The short circuit current contribution of DG can be limited up to 2 p.u using the proposed method, which is better than the virtual equivalent impedance method. The maximum value of this current is 31.08 p.u for virtual equivalent impedance when the fault occurs at bus 8 near DG while its maximum value is 2 p.u for proposed method, as shown in Table 6. The short circuit current value for the isolated MG is independent of the DG location from the faulted bus.

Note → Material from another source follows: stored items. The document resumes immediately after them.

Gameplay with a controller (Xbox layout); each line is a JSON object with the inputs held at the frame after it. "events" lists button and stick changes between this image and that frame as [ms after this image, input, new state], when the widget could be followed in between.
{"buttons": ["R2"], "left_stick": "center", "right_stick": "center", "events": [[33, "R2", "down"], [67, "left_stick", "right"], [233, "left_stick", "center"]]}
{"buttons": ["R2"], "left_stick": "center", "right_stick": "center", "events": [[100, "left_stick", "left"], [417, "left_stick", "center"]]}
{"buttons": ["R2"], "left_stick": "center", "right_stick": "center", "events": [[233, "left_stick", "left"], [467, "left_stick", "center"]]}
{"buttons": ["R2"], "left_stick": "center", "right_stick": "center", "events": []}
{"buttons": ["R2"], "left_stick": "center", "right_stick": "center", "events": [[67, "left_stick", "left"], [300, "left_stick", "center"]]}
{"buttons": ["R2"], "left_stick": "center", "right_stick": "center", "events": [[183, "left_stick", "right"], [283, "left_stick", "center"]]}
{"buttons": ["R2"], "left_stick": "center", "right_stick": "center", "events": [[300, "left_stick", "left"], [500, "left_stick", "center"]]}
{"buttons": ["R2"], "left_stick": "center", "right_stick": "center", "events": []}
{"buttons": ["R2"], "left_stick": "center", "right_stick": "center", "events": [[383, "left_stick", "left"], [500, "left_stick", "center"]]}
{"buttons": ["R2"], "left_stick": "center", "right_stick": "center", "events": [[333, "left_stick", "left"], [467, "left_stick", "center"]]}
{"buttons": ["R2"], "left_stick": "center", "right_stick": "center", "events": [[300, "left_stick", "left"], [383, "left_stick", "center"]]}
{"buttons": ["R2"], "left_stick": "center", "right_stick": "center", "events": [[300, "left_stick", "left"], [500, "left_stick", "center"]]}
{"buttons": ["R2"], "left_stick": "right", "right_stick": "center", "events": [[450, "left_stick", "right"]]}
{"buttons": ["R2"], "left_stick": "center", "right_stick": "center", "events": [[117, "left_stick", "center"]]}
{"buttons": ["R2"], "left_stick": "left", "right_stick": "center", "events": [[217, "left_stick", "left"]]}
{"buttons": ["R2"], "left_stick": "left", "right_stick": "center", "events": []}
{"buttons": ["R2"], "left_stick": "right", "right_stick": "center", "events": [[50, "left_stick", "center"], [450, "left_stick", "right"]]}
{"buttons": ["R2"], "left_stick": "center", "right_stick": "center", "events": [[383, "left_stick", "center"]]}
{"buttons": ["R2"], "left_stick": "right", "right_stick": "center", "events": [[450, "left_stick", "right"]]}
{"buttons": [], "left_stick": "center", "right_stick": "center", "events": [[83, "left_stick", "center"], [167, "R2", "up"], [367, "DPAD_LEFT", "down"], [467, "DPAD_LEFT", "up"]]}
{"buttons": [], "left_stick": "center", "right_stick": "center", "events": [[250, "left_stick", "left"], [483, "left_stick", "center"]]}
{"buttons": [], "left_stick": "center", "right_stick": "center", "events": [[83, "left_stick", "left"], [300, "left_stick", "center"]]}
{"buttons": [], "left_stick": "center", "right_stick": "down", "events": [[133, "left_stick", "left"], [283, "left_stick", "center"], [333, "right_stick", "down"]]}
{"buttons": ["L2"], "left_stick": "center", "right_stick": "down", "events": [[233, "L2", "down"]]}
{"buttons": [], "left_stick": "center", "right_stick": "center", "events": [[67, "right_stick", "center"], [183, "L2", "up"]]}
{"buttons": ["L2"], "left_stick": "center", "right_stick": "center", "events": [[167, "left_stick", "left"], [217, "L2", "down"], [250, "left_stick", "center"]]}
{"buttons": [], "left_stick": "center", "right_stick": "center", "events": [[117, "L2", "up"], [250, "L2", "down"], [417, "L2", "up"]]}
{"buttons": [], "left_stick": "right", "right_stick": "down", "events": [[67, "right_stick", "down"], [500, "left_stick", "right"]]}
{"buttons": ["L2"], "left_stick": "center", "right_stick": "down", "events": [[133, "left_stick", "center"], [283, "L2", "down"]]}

For four cases, the virtual equivalent impedance technique provides short circuit current values in the range (425–460) p.u and the proposed method yields short circuit current values in the range (226–232) p.u. Compared to other cases, as in Table 5, the virtual equivalent impedance technique’s greatest short circuit current value is 46.38 p.u and 23.24 p.u by the suggested method in case 3.In case 2, the virtual equivalent impedance technique yields 42.59 p.u, and the proposed method yields 22.67 p.u as the lowest short circuit current value. When all buses are equipped with a three-phase to ground fault, the virtual impedance and the proposed methodologies determine the fault current value in all buses. Figure 7 displays the fault current value in all buses using the two procedures. The fault current computed using the proposed methodology is lower than the value obtained using the virtual impedance method, as illustrated in Figure 7.In contrast to the grid-connected microgrid, the fault current values for buses near the DGs connection are higher for two methods: 627 p.u at bus #3, 623 p.u at bus #6, 543 p.u at bus #19, and 504 p.u at bus #26 for the proposed technique. For the virtual impedance approach, bus #2 has 2023.9p.u, bus #11 has 1125.1 p.u, bus #19 has 1222.5 p.u, and bus 26 has 1177.5 p.u.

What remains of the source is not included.